# [Problem]
Gather each line of the records where "Group" appears.

Stored data
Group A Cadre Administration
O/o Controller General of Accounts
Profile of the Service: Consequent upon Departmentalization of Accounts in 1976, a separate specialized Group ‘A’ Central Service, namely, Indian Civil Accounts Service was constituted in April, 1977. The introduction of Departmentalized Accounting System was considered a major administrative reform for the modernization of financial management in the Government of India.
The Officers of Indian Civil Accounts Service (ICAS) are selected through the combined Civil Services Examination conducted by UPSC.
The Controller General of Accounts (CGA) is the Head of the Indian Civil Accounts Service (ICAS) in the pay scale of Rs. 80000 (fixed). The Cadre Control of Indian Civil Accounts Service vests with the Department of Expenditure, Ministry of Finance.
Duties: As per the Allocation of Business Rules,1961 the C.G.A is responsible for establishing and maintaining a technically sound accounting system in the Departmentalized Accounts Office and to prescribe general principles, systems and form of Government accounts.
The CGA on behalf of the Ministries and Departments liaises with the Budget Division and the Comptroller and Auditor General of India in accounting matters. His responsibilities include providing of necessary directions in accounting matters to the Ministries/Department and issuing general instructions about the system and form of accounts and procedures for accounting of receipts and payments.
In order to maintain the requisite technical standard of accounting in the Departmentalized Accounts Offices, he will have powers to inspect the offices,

# [Exercise result]
Group A Cadre Administration
Profile of the Service: Consequent upon Departmentalization of Accounts in 1976, a separate specialized Group ‘A’ Central Service, namely, Indian Civil Accounts Service was constituted in April, 1977. The introduction of Departmentalized Accounting System was considered a major administrative reform for the modernization of financial management in the Government of India.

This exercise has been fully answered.